* _EXERCISE BRIEF_:
Use the entries below to count the lines that hold the word "edad"; answer with the number only.

* _LISTED RECORDS_:
■ ■ ■

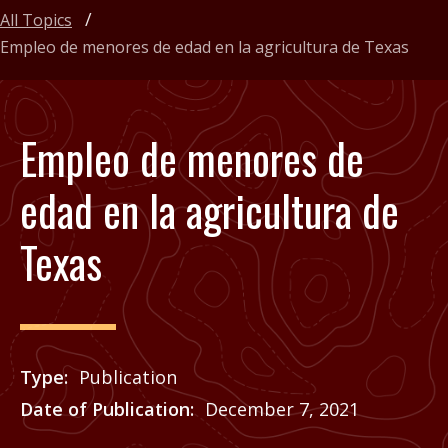
All Topics
Empleo de menores de edad en la agricultura de Texas
Empleo de menores de
edad en la agricultura de
Texas
Type
Publication
Date of Publication
December 7, 2021
Price
See Agrilife Learn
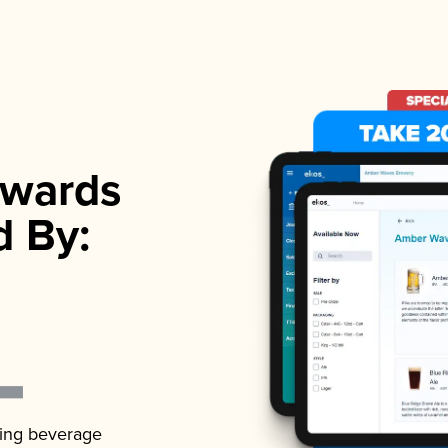
wards
d By:
ading beverage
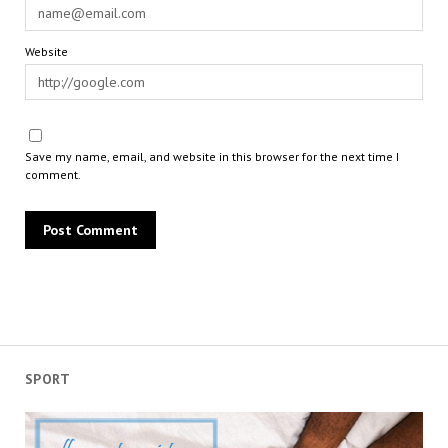
Website
Save my name, email, and website in this browser for the next time I
comment.
SPORT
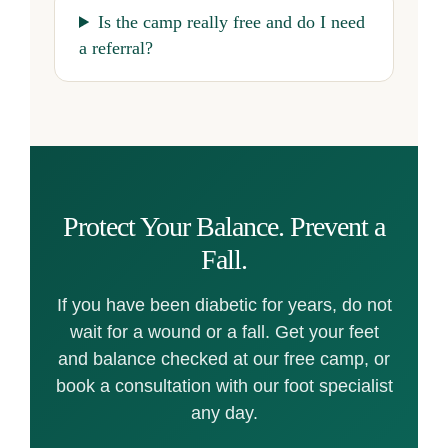
Is the camp really free and do I need
a referral?
Protect Your Balance. Prevent a
Fall.
If you have been diabetic for years, do not
wait for a wound or a fall. Get your feet
and balance checked at our free camp, or
book a consultation with our foot specialist
any day.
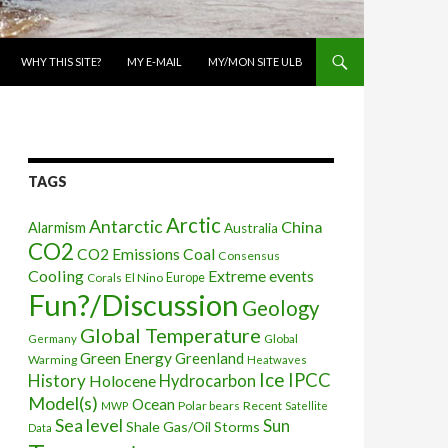
WHY THIS SITE?
MY E-MAIL
MY/MON SITE ULB
TAGS
Arctic
Antarctic
China
Alarmism
Australia
CO2
CO2 Emissions
Coal
Consensus
Cooling
Extreme events
Corals
El Nino
Europe
Fun?/Discussion
Geology
Global Temperature
Global
Germany
Green Energy
Greenland
Warming
Heatwaves
Ice
IPCC
History
Holocene
Hydrocarbon
Model(s)
Ocean
Polar bears
Recent
MWP
Satellite
Sea level
Sun
Shale Gas/Oil
Storms
Data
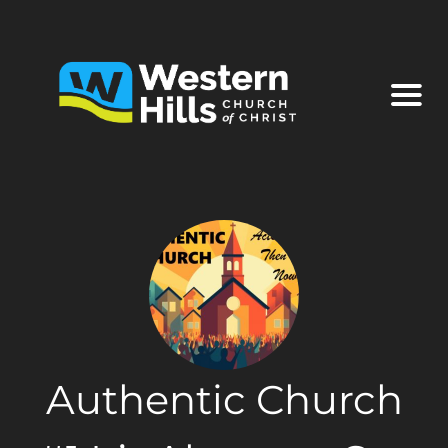
Authentic Church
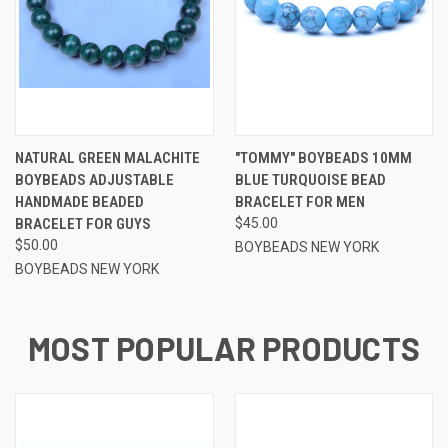
NATURAL GREEN MALACHITE
"TOMMY" BOYBEADS 10MM
BOYBEADS ADJUSTABLE
BLUE TURQUOISE BEAD
HANDMADE BEADED
BRACELET FOR MEN
BRACELET FOR GUYS
$45.00
$50.00
BOYBEADS NEW YORK
BOYBEADS NEW YORK
MOST POPULAR PRODUCTS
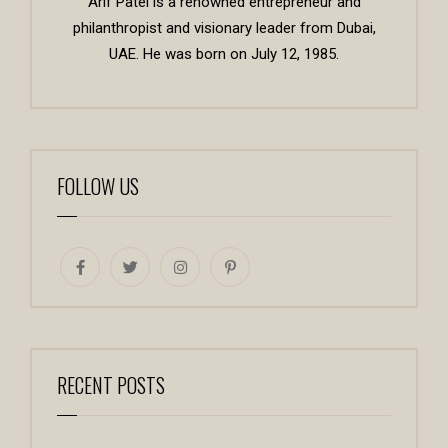
Arif Patel is a renowned entrepreneur and
philanthropist and visionary leader from Dubai,
UAE. He was born on July 12, 1985.
FOLLOW US
RECENT POSTS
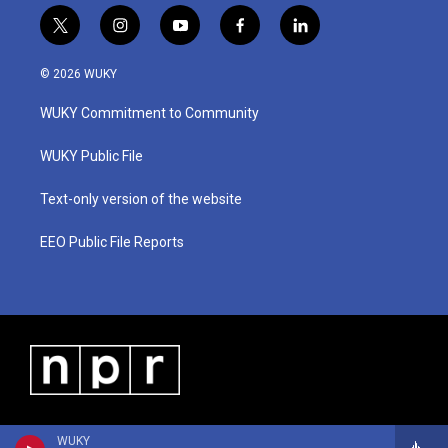
t
i
y
f
l
w
n
o
a
i
i
s
u
c
n
© 2026 WUKY
t
t
t
e
k
t
a
u
b
e
WUKY Commitment to Community
e
g
b
o
d
r
r
e
o
i
a
k
n
WUKY Public File
m
Text-only version of the website
EEO Public File Reports
WUKY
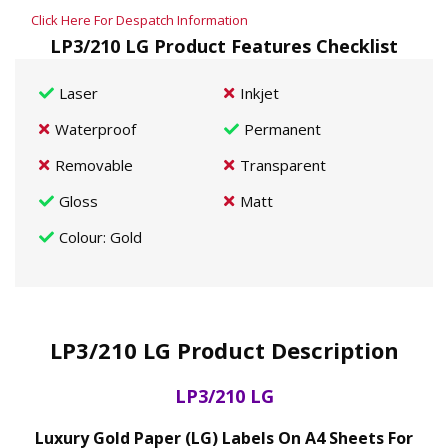
Click Here For Despatch Information
LP3/210 LG Product Features Checklist
Laser
Inkjet
Waterproof
Permanent
Removable
Transparent
Gloss
Matt
Colour
: Gold
LP3/210 LG Product Description
LP3/210 LG
Luxury Gold Paper (LG) Labels On A4 Sheets For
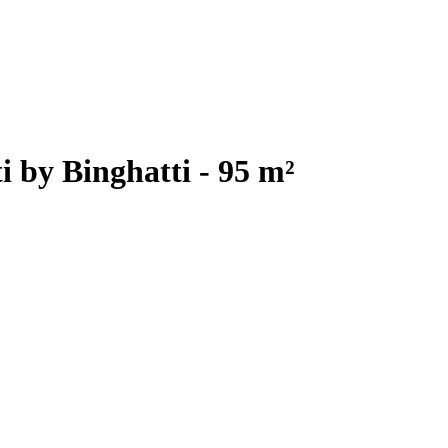
 by Binghatti - 95 m²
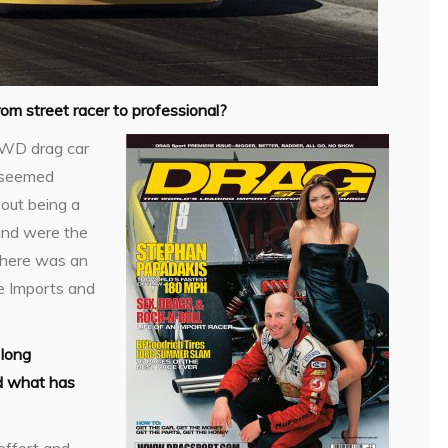
om street racer to professional?
 FWD drag car
d seemed
bout being a
and were the
 there was an
he Imports and
 long
nd what has
effort and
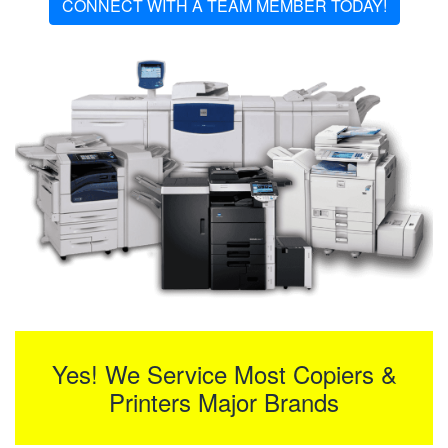
CONNECT WITH A TEAM MEMBER TODAY!
Yes! We Service Most Copiers &
Printers Major Brands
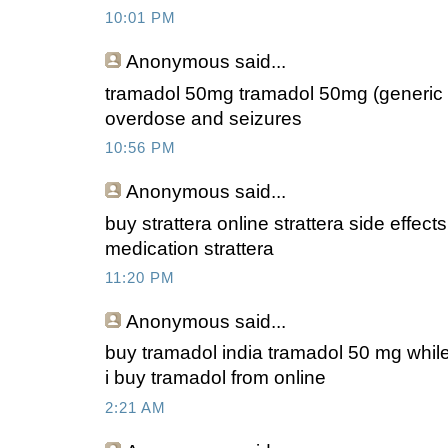
10:01 PM
Anonymous
said...
tramadol 50mg tramadol 50mg (generic u
overdose and seizures
10:56 PM
Anonymous
said...
buy strattera online strattera side effect
medication strattera
11:20 PM
Anonymous
said...
buy tramadol india tramadol 50 mg whil
i buy tramadol from online
2:21 AM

■ ■ ■

* _RESPONSE TO THE TASK_:
2